Yaz mevsiminde su yokluğu, kışın ise elektrik yokluğu insani ve ekonomik birtakım zorluklar ortaya çıkarmakla birlikte bu krizin sınırları aşan bir çatışmaya dönüşme ihtimali bulunmaktadır. 2008 yılında Reuters ajansı, Kazakistan, Kırgızistan, Tacikistan ve Özbekistan arasındaki yıllık su müzakerelerinin, Kırgızistan teklifi olan 1,2 milyar metreküp su bırakılması önerisinin aşağı kıyıdaş olarak Kırgızistan’ın reddetmesi nedeniyle kesildiğini bildirmiştir. Açık olan şey, potansiyel bir bölgesel su sıkıntısının ne gibi sonuçlar doğuracağının değerlendirilmesi ve böyle bir duruma acil bir karşılığı içeren önlemin bulunmamasıdır.
Sonuç olarak önümüzdeki yıllarda Orta Asya’da bir su ve enerji krizinin ortaya çıkması muhtemeldir. Bölge hükümetleri ve uluslar arası topluluk bu krizin ekonomik, insani ve siyasi sonuçlarına hızla cevap vermek zorundadır.
Aral Denizi Havzası su sorunları için bazı önerilerde bulunmak mümkündür:   -Amu Derya nehrinin su arzı ile ilgili veriler değişiklik göstermektedir.

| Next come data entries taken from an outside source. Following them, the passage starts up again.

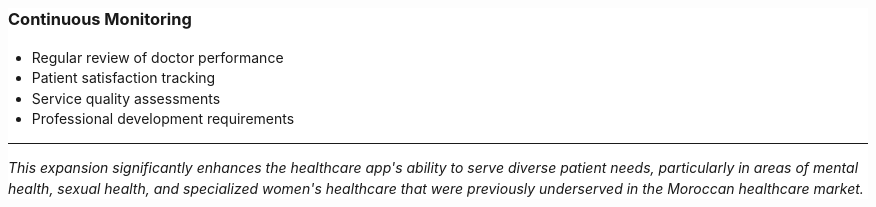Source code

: ### **Continuous Monitoring**
- Regular review of doctor performance
- Patient satisfaction tracking
- Service quality assessments
- Professional development requirements

---

*This expansion significantly enhances the healthcare app's ability to serve diverse patient needs, particularly in areas of mental health, sexual health, and specialized women's healthcare that were previously underserved in the Moroccan healthcare market.* 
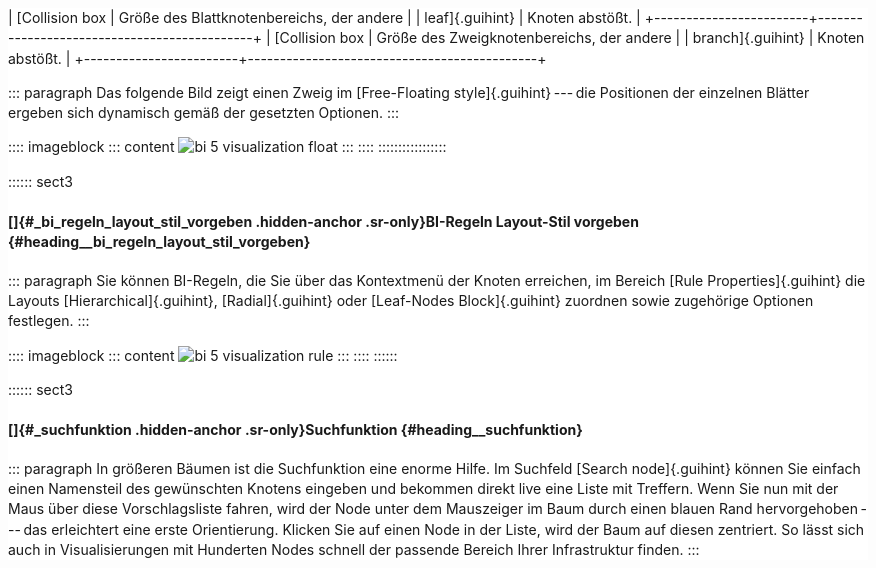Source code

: | [Collision box         | Größe des Blattknotenbereichs, der andere   |
| leaf]{.guihint}        | Knoten abstößt.                             |
+------------------------+---------------------------------------------+
| [Collision box         | Größe des Zweigknotenbereichs, der andere   |
| branch]{.guihint}      | Knoten abstößt.                             |
+------------------------+---------------------------------------------+

::: paragraph
Das folgende Bild zeigt einen Zweig im [Free-Floating
style]{.guihint} --- die Positionen der einzelnen Blätter ergeben sich
dynamisch gemäß der gesetzten Optionen.
:::

:::: imageblock
::: content
![bi 5 visualization float](../images/bi_5_visualization_float.png)
:::
::::
:::::::::::::::::

:::::: sect3
#### []{#_bi_regeln_layout_stil_vorgeben .hidden-anchor .sr-only}BI-Regeln Layout-Stil vorgeben {#heading__bi_regeln_layout_stil_vorgeben}

::: paragraph
Sie können BI-Regeln, die Sie über das Kontextmenü der Knoten erreichen,
im Bereich [Rule Properties]{.guihint} die Layouts
[Hierarchical]{.guihint}, [Radial]{.guihint} oder [Leaf-Nodes
Block]{.guihint} zuordnen sowie zugehörige Optionen festlegen.
:::

:::: imageblock
::: content
![bi 5 visualization rule](../images/bi_5_visualization_rule.png)
:::
::::
::::::

:::::: sect3
#### []{#_suchfunktion .hidden-anchor .sr-only}Suchfunktion {#heading__suchfunktion}

::: paragraph
In größeren Bäumen ist die Suchfunktion eine enorme Hilfe. Im Suchfeld
[Search node]{.guihint} können Sie einfach einen Namensteil des
gewünschten Knotens eingeben und bekommen direkt live eine Liste mit
Treffern. Wenn Sie nun mit der Maus über diese Vorschlagsliste fahren,
wird der Node unter dem Mauszeiger im Baum durch einen blauen Rand
hervorgehoben --- das erleichtert eine erste Orientierung. Klicken Sie
auf einen Node in der Liste, wird der Baum auf diesen zentriert. So
lässt sich auch in Visualisierungen mit Hunderten Nodes schnell der
passende Bereich Ihrer Infrastruktur finden.
:::
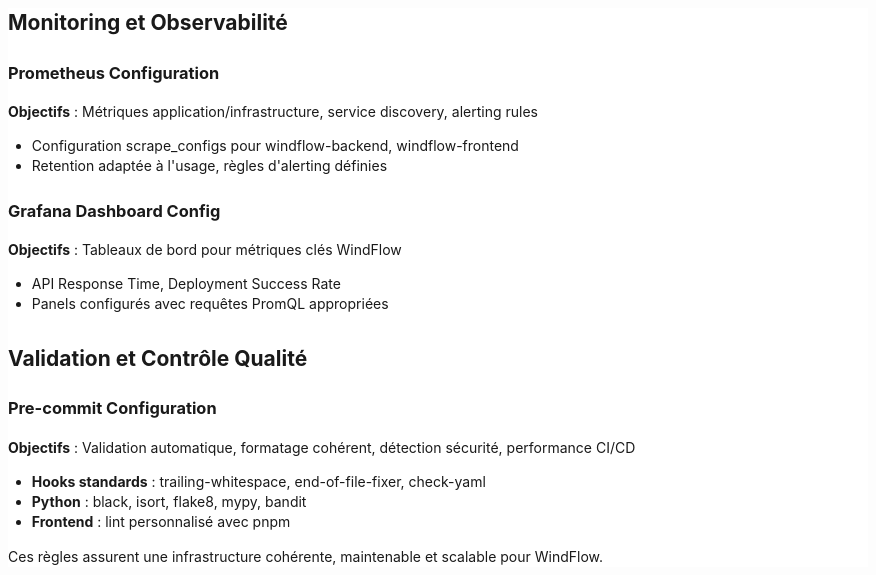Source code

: ## Monitoring et Observabilité

### Prometheus Configuration
**Objectifs** : Métriques application/infrastructure, service discovery, alerting rules
- Configuration scrape_configs pour windflow-backend, windflow-frontend
- Retention adaptée à l'usage, règles d'alerting définies

### Grafana Dashboard Config
**Objectifs** : Tableaux de bord pour métriques clés WindFlow
- API Response Time, Deployment Success Rate
- Panels configurés avec requêtes PromQL appropriées

## Validation et Contrôle Qualité

### Pre-commit Configuration
**Objectifs** : Validation automatique, formatage cohérent, détection sécurité, performance CI/CD
- **Hooks standards** : trailing-whitespace, end-of-file-fixer, check-yaml
- **Python** : black, isort, flake8, mypy, bandit
- **Frontend** : lint personnalisé avec pnpm

Ces règles assurent une infrastructure cohérente, maintenable et scalable pour WindFlow.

Bir sonuca ulaşmak için, su arzına ilişkin tüm veriler havza ülkelerince ortaya açık bir şekilde konmalıdır.   -Orta Asya’daki su ve enerji sorunu ve etkilerini inceleyen, ilgili tüm taraflarca kabul gören bir uzman değerlendirmesi bir an önce yapılmalıdır.   -Orta Asya ülkeleri tarafından, bu değerlendirmelerin sonuçlarına dayanan 2000-2001 yıllarındaki kuraklık zamanındakinden daha kapsamlı olmak üzere acil durum planları hazırlanmalıdır.   -Bölgedeki uzun dönemli enerji ve su dengesi değişen iklim koşulları göz önüne alınarak tekrar değerlendirilmelidir.   -Nehir havzası ülkeleri, su sorunu diğer sorunları ile birlikte ele alarak tartışmalıdırlar. Bu müzakere tekniği su sorunu için faydalı sonuçlar doğurabilir. Aşağı kıyıdaşlar, yukarı kıyıdaşlar olan, Kırgızistan ve Tacikistan’a, bu kapsamda kış aylarında enerji sağlarken, aşağı kıyıdaşlar membada bulunan barajları düzenli su akışı için kullanabilirler.   -Havza ülkeleri, kendi siyasi gündemlerini zorlayabilecek olan üçüncü tarafların konuya dahil olmasından kaçınmalıdırlar.